Baca berita tanpa iklan. Gabung Kompas.com+
Karim Raslan
Pengamat ASEAN

Karim Raslan adalah kolumnis dan pengamat ASEAN. Dia telah menulis berbagai topik sejak 20 tahun silam. Kolomnya  CERITALAH, sudah dibukukan dalam "Ceritalah Malaysia" dan "Ceritalah Indonesia". Kini, kolom barunya CERITALAH ASEAN, akan terbit di Kompas.com setiap Kamis. Sebuah seri perjalanannya di Asia Tenggara mengeksplorasi topik yang lebih dari tema politik, mulai film, hiburan, gayahidup melalui esai khas Ceritalah.
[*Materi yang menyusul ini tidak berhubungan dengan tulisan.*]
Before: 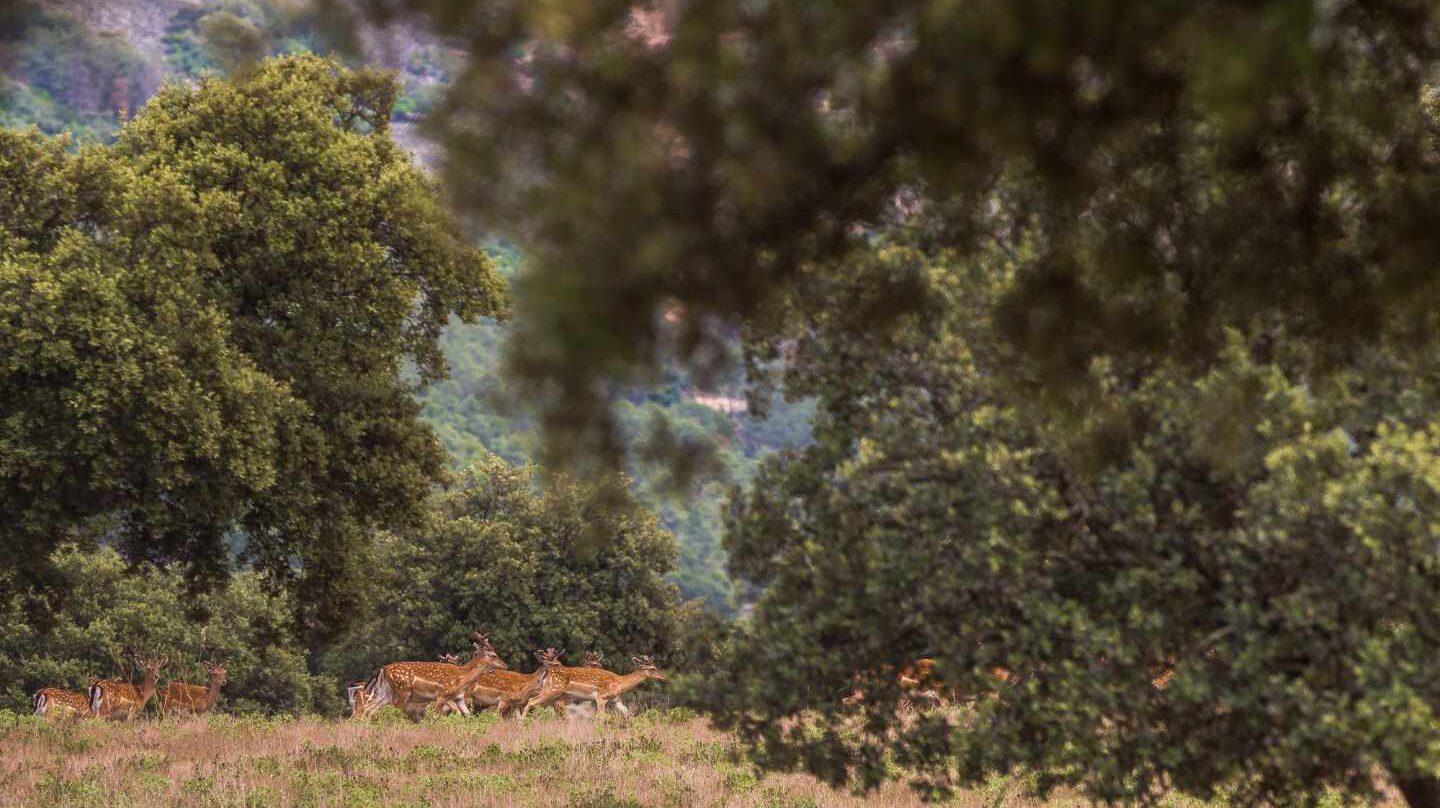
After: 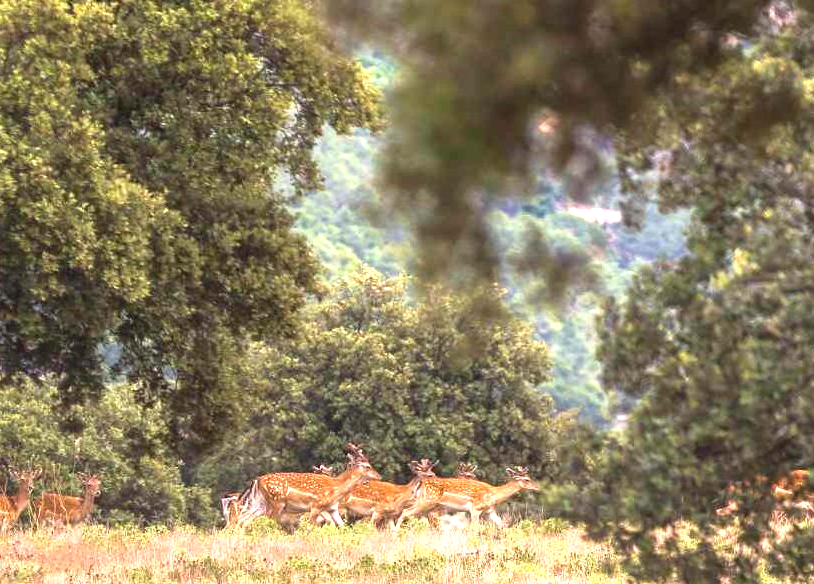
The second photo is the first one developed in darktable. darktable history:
exposure: black level correction 0, exposure 1.44 EV, compensate highlight preservation false
crop: left 8.775%, top 23.504%, right 34.685%, bottom 4.168%
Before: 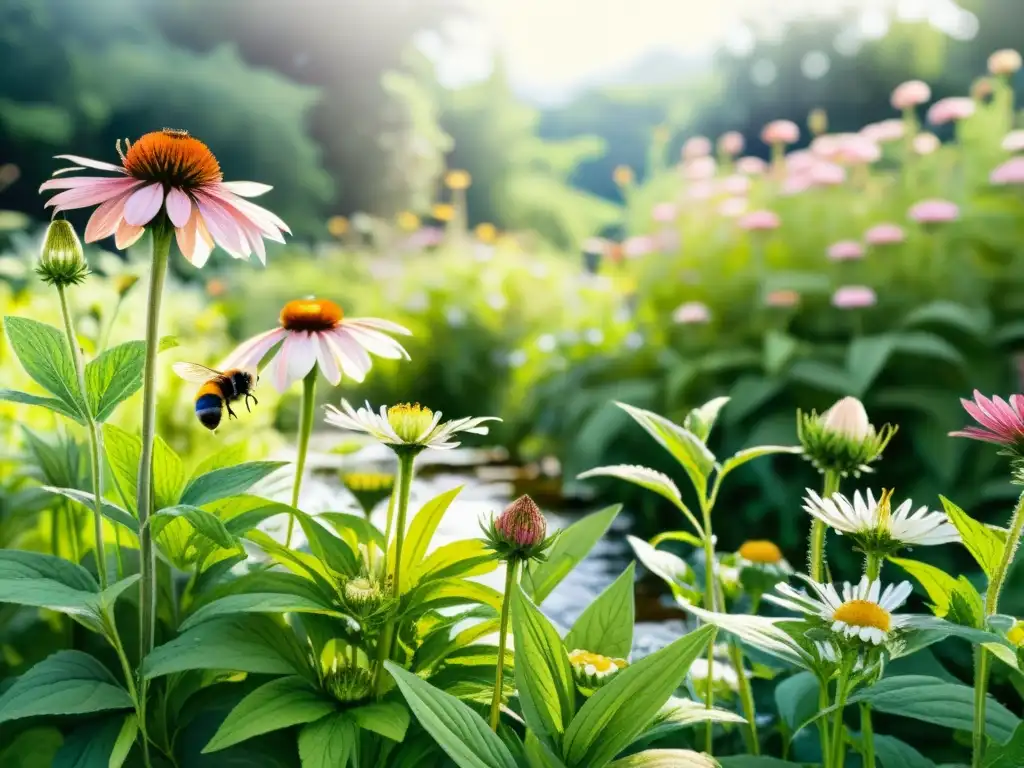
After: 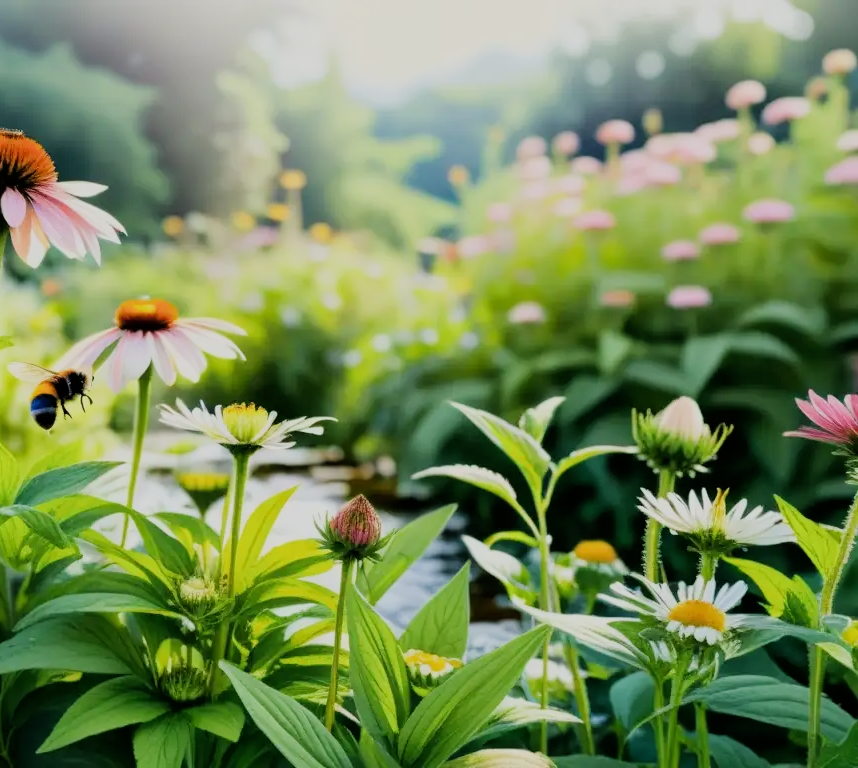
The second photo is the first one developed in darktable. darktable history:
filmic rgb: black relative exposure -7.65 EV, white relative exposure 4.56 EV, hardness 3.61, contrast 1.056, preserve chrominance max RGB
crop: left 16.171%
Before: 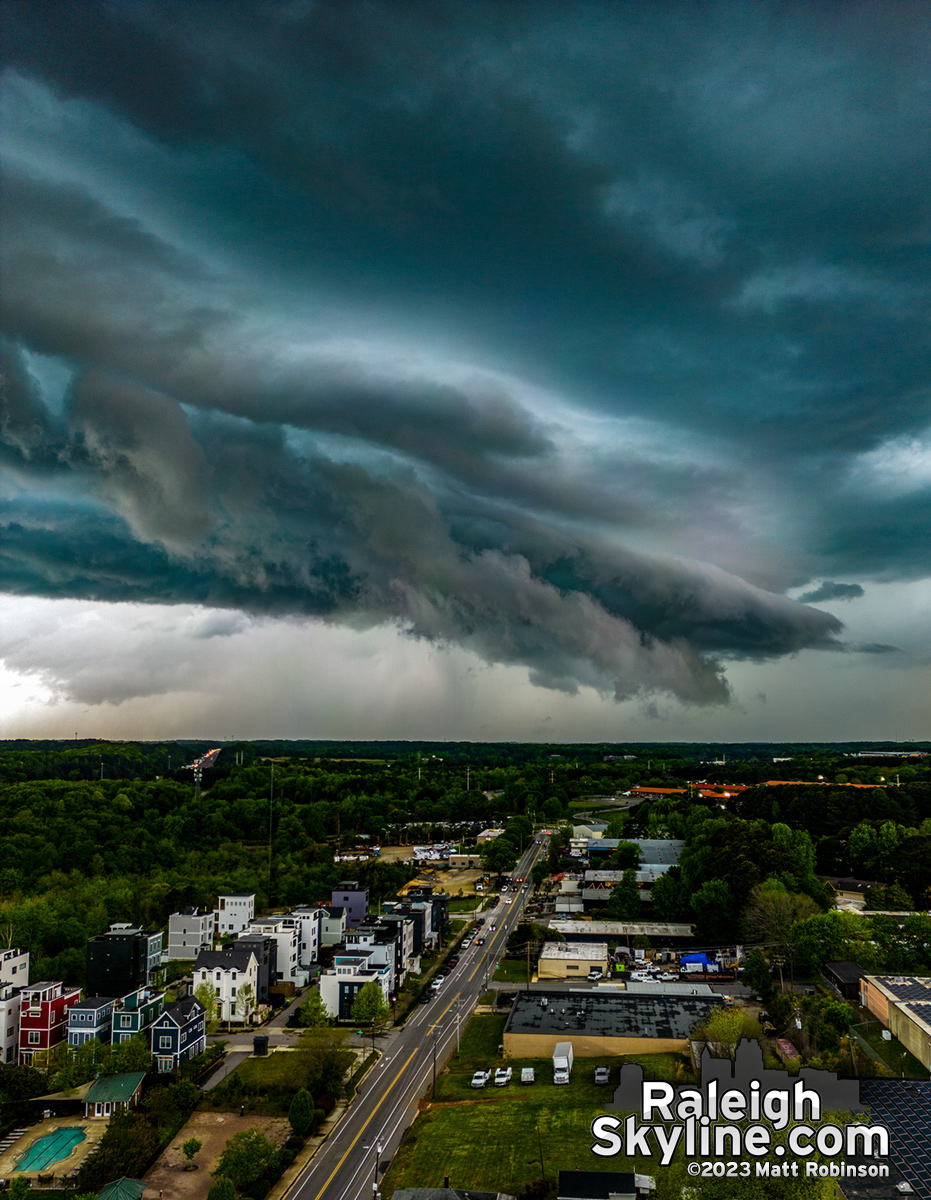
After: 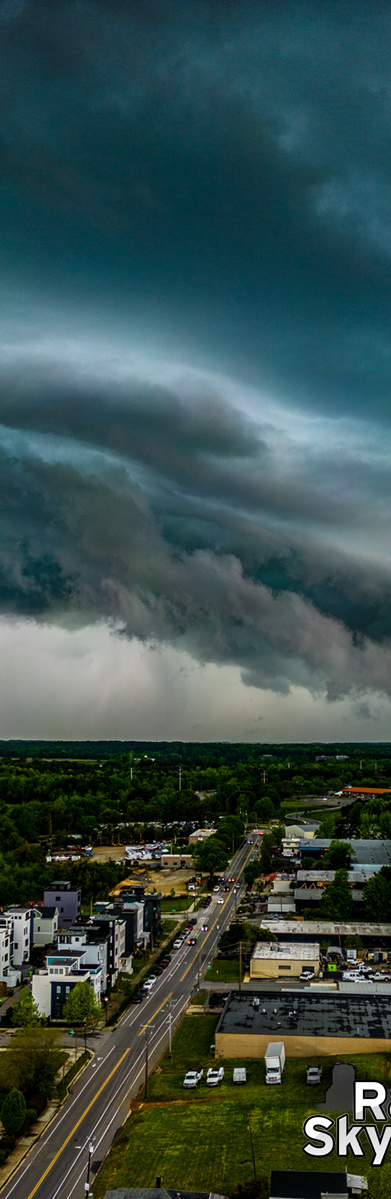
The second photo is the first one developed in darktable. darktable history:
crop: left 31.025%, right 26.933%
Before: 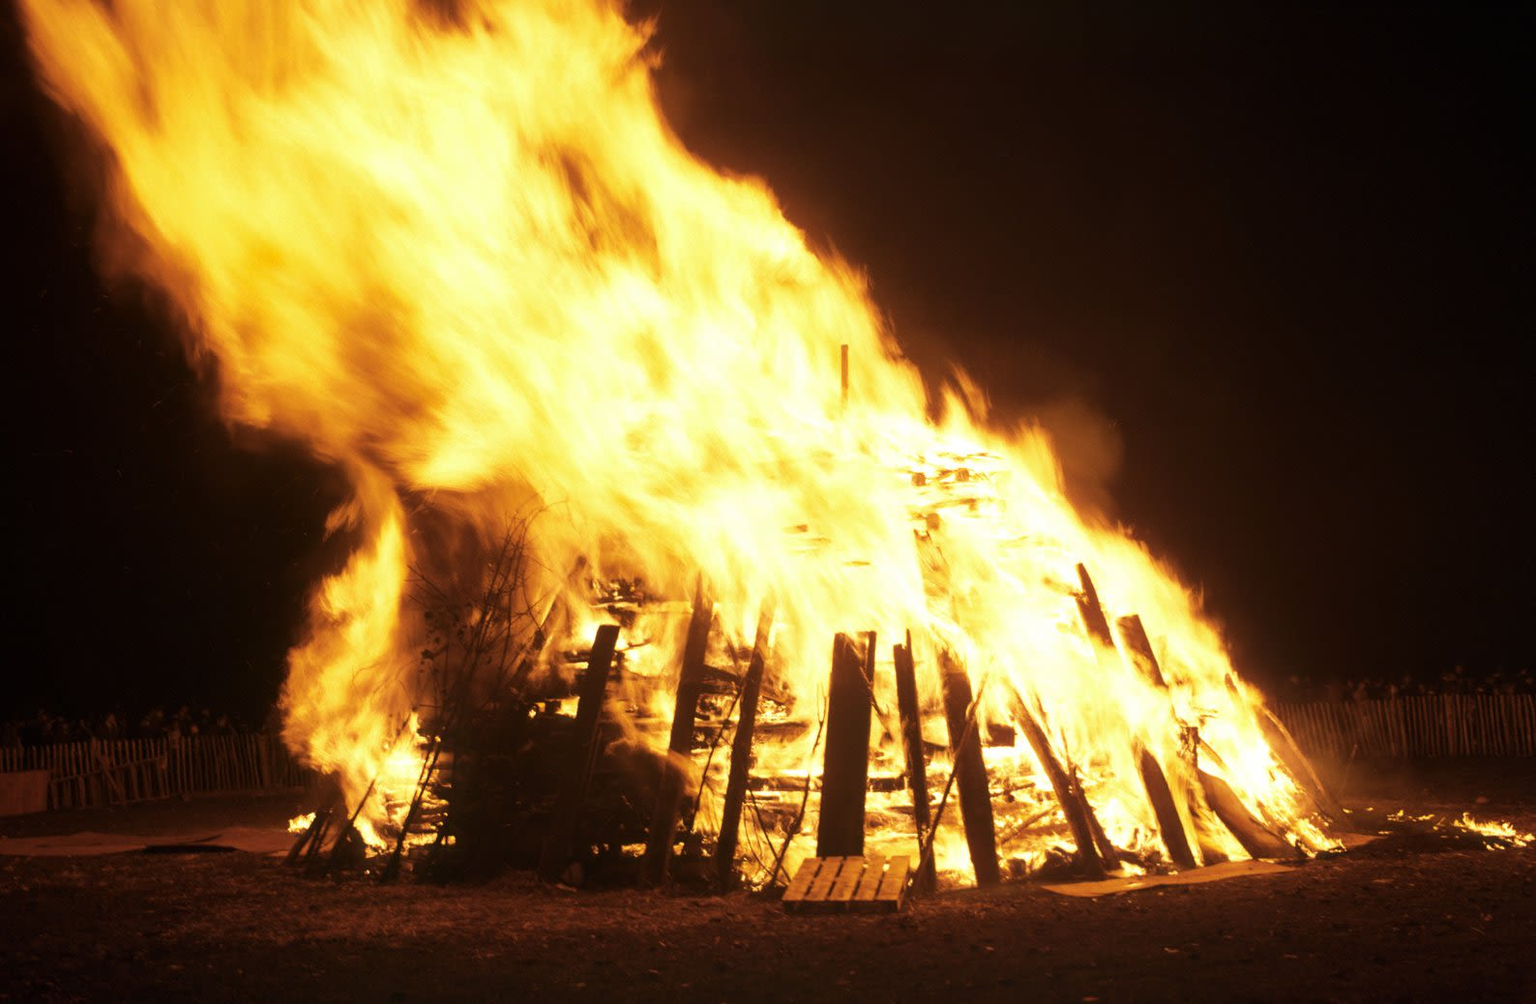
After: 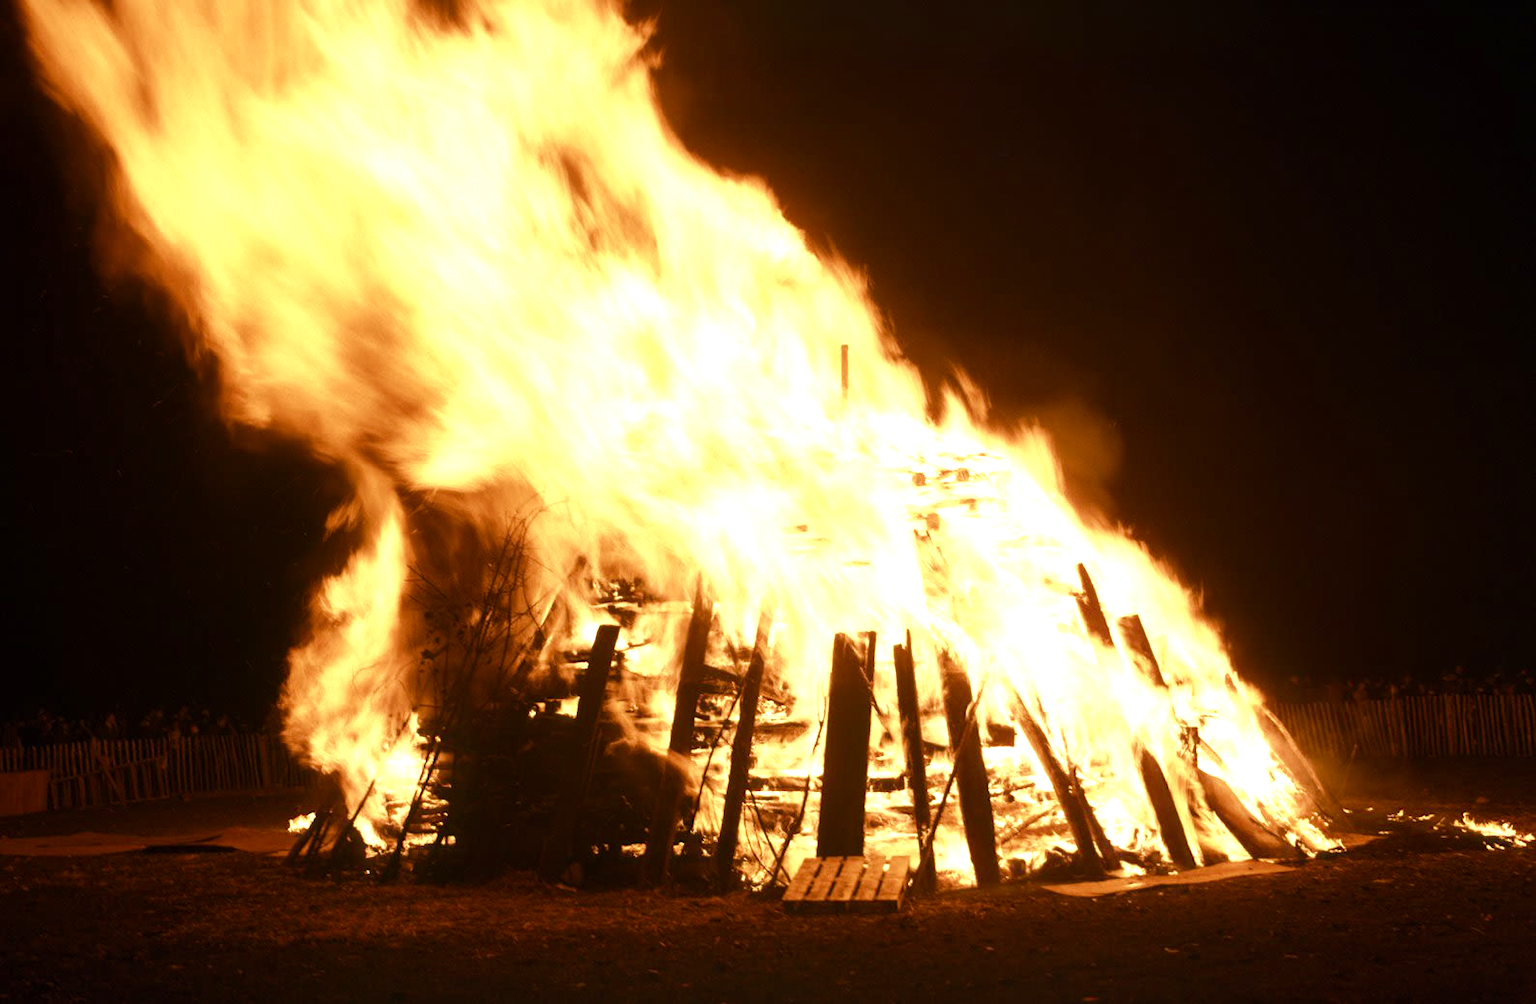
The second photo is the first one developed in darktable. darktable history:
color balance rgb: shadows lift › luminance -10.115%, shadows lift › chroma 0.935%, shadows lift › hue 113.39°, power › hue 313.53°, perceptual saturation grading › global saturation 20%, perceptual saturation grading › highlights -49.274%, perceptual saturation grading › shadows 25.509%, perceptual brilliance grading › highlights 10.339%, perceptual brilliance grading › mid-tones 4.935%
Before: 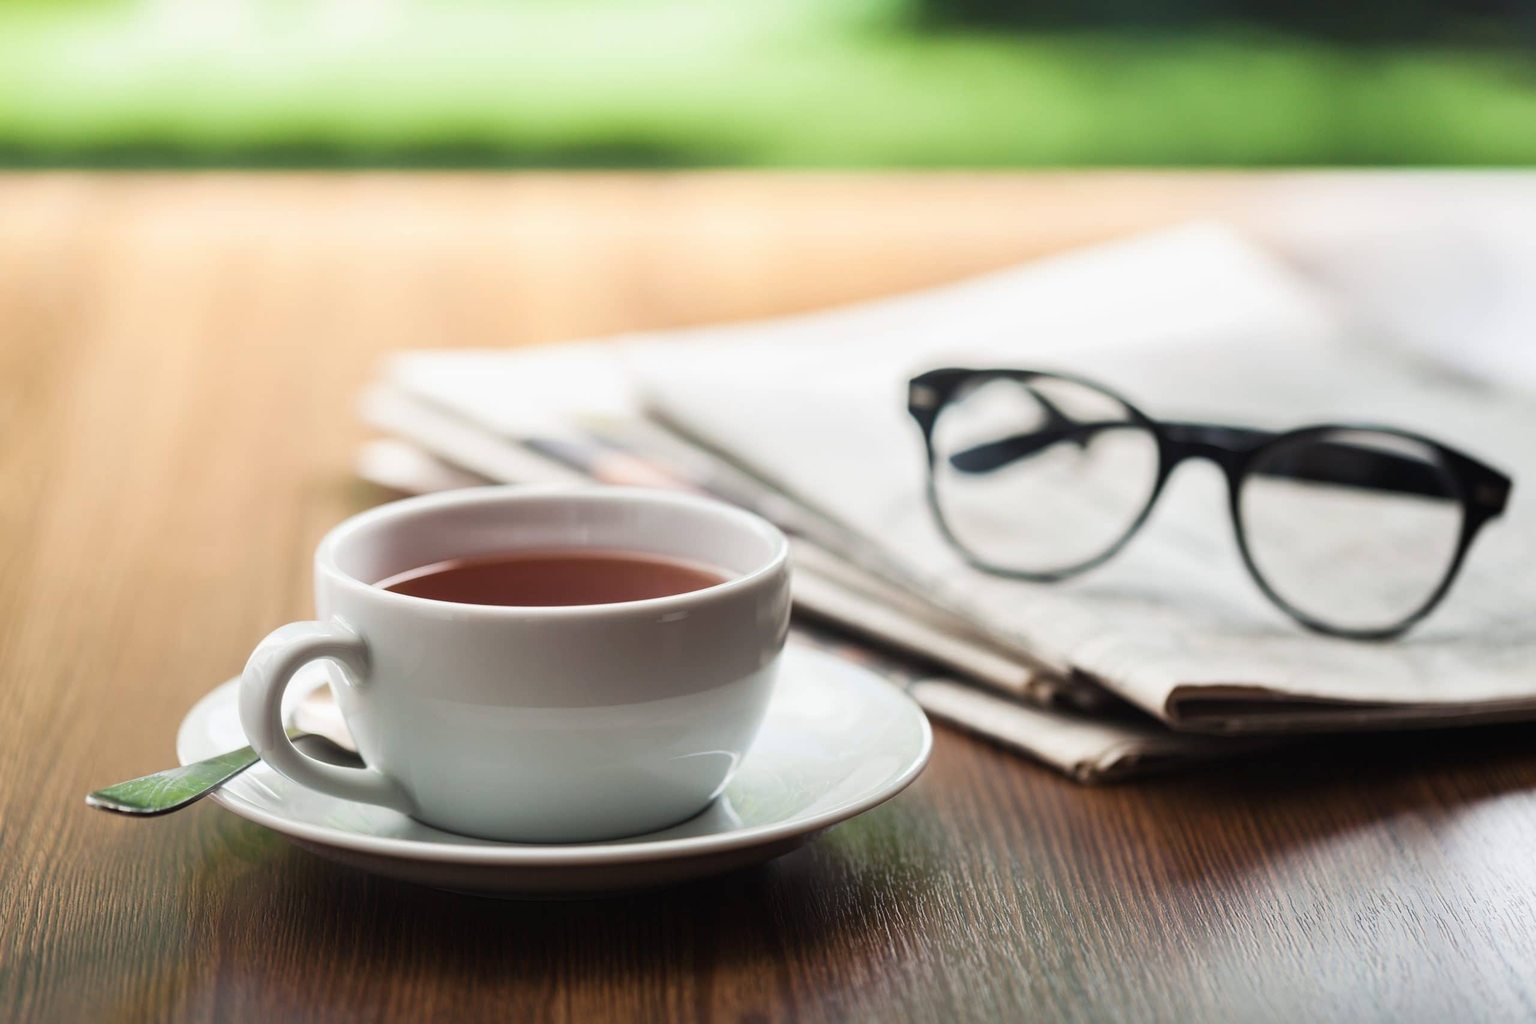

Ikuti Twitter dan Instagramnya di @fromKMR

Enam Hari Bersama Pelni Melabuhi Perairan Indonesia

Kompas.com - 23/10/2019, 16:08 WIB
Anda bisa menjadi kolumnis !
Kriteria (salah satu): akademisi, pekerja profesional atau praktisi di bidangnya, pengamat atau pemerhati isu-isu strategis, ahli/pakar di bidang tertentu, budayawan/seniman, aktivis organisasi nonpemerintah, tokoh masyarakat, pekerja di institusi pemerintah maupun swasta, mahasiswa S2 dan S3. Cara daftar baca di sini

 

NGGAPULU (dinamai berdasarkan sebuah puncak berselimut gletser di pegunungan Jayawijaya, Papua) adalah sebuah kapal laut buatan Jerman dan bagian dari armada kapal PELNI, perusahaan kapal feri Indonesia.

Selama enam hari dan lima malam, kapal laut dengan panjang 146,5 meter yang mampu mengangkut sekitar 2.170 penumpang ini menjadi rumah bagi Tim Ceritalah, ketika mereka melakukan perjalanan dari Surabaya di Jawa Timur ke Makassar, Bau Bau, Ambon, Banda Neira, dan Tual di Kepulauan Kei.

Ini adalah sebuah perjalanan yang menempuh jarak hampir 3.000 mil (sekitar 4.800 kilometer) melintasi garis pemisah geografis yang bernama Garis Wallace.

Pelayaran ini membawa Tim Ceritalah dari salah satu pulau terpadat di dunia dengan kombinasi khas Asia berupa monyet, gajah, dan harimau ke perairan yang memukau dan jarang didatangi di pesisir selatan Papua dengan flora dan fauna khas Australasia – kakatua, cendrawasih, dan marsupialia.

Baca juga: Pelni Incar Pendapatan Rp 1 Miliar dari Pengoperasian Kapal Wisata di Labuan Bajo

Begitu penumpang naik ke kapal feri yang menjulang tinggi berlantai delapan di tengah hiruk pikuk kuli angkut yang berlalu-lalang, barang bawaan, peti, dan barang pribadi, Nggapulu menjadi mikrokosmos dari Indonesia sendiri.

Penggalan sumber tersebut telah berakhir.